低迷期を支えた“伝説のスカウト”が語るカープの25年。逆指名制度で失った二岡智宏との邂逅
25年ぶりにセリーグを優勝した広島東洋カープ。かつて広島に在籍した、伝説のスカウトは今回の優勝をどのように見たのか。
2016/10/03
試合の途中で帰らないのが広島のスカウト
「前田健太の獲得に貢献した人」
広島東洋カープの関西担当だった宮本洋二郎氏は70歳まで務めたスカウト生活の晩年、こう語られることが多かった。
来る日も来る日もPL学園の練習グラウンドへ通う中で、前田の投手としての才能だけでなく、その人間性にも触れ、ますます惚れ込んでいった…。そんなベテランスカウトの心情やエピソードが前田の成長の傍らでしばしば伝えられたのだ。
その前田が日本を去った年に広島が25年ぶりのリーグ優勝を決めた。独走態勢に入ると元スカウトの下にも各メディアからの取材が続いたという。
「リーグ優勝の日は夜のニュースで見ました。スカウトの時代にもう1回優勝を味わいたかったなあ、と思いながら、でも、やっぱりうれしかったですね」
スカウト時代と変わらぬ、夏の日差しが染み込んだような真っ黒な顔がほころんだ。
宮本氏は4年前から、愛知県にある日本福祉大学野球部で「特別コーチ兼編成部長」を務めている。選手の寮代わり、大学指定のアパートに住みながら、若者と野球に囲まれながらの毎日だ。

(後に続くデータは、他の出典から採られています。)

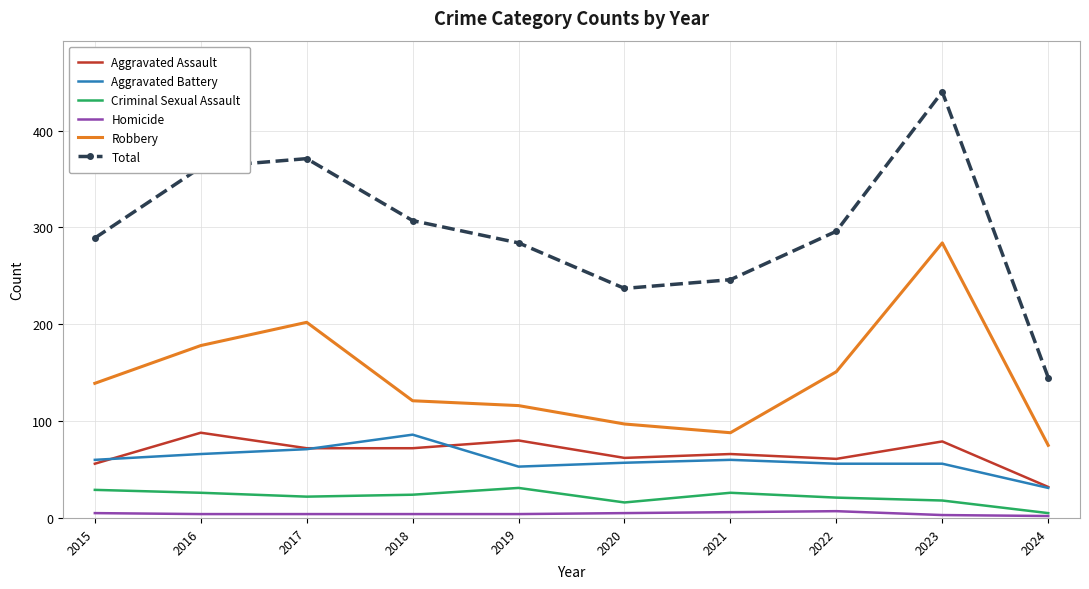

Is the value of Criminal Sexual Assault at 2015 greater than the value of Aggravated Assault at 2015?

No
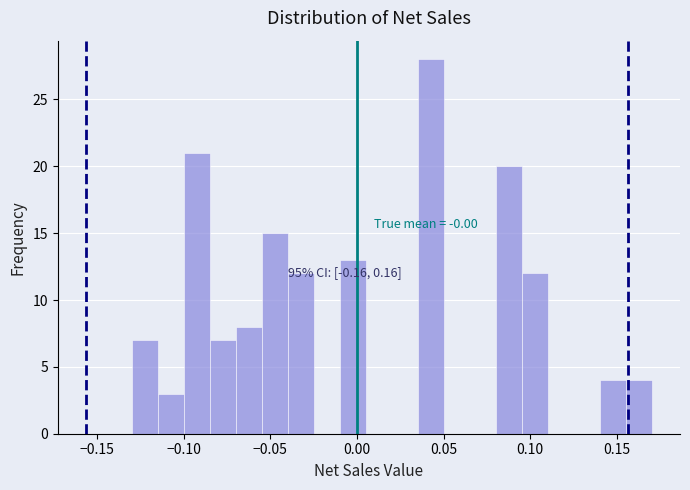

Around what value on the x-axis is the tallest bar? Give the approximate position of its centre, as read against the axis.

0.045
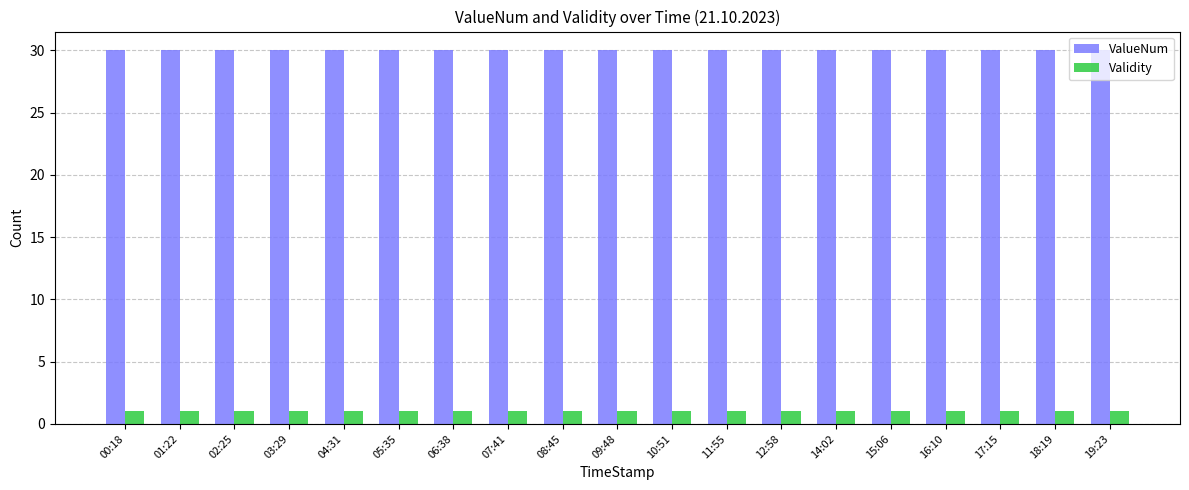

Count the number of categories in the chart.

19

「もう74というのにこんなことになるとはね。でも、体はきついけど若い子たちからパワーをもらってますよ。練習は子どもたちの授業の関係で夜が多いんですけど、終わった後も一緒に飯食いながら野球談議になってね。僕は一杯やりながらで、これがまた楽しい」
「広島の人」という印象が強い宮本氏だが、選抜準優勝を果たした米子東から早稲田大を経てプロ入りした先は巨人だった。在籍は2年、66年に2勝を挙げており「V9にも端っこで貢献してるんです」と、笑った。その後広島で7年、南海で1年。10年で現役生活を終えると、南海で投手コーチとなった。野村克也がプレイイングマネージャーだった時代、「ID野球のイロハを学んで、これが僕の財産になったんです」
南海で6年のコーチ業を終え、再び広島へ。古葉竹識監督の下、リリーフエース江夏豊を擁し、チームが2年連続日本一を飾った翌82年のことだ。仕事はスコアラー兼スカウト。
「チームが遠征に出る時はスコアラーとして帯同して、広島で試合の時は関西でスカウトとしてアマチュア選手を見る。あとね、チームに帯同の時は試合前にバッティング投手もやっていましたからひとり三役。これはなかなかハードでしたよ(笑)」
スカウトとしては、伝説のスカウトとして知られる故・木庭教のかばん持ちからのスタートだった。選手の見方、指導者との会話内容など、気づいた点を日々ノートに記し、蓄えていった。中では、広島のスカウトとしての姿勢も出来上がっていった。
「高校でも大学でも練習を見に行ったら最後まで見るというのが広島なんです。今もそうだと思いますけど途中で帰ることはしない。ちゃんと見ることが我々の誠意ということなんです。だから僕がやってた時も、途中で来てすぐ帰るような他球団のスカウトがいると顔では「お疲れさん!」とにこにこやりながら、腹の中では<なにしにきたんや>って思ってましたよ(笑)」
スカウト活動を続ける中で観察眼も鍛えられていく。他球団の中には「カープのスカウトが行くところに行け」という教えも生まれたという。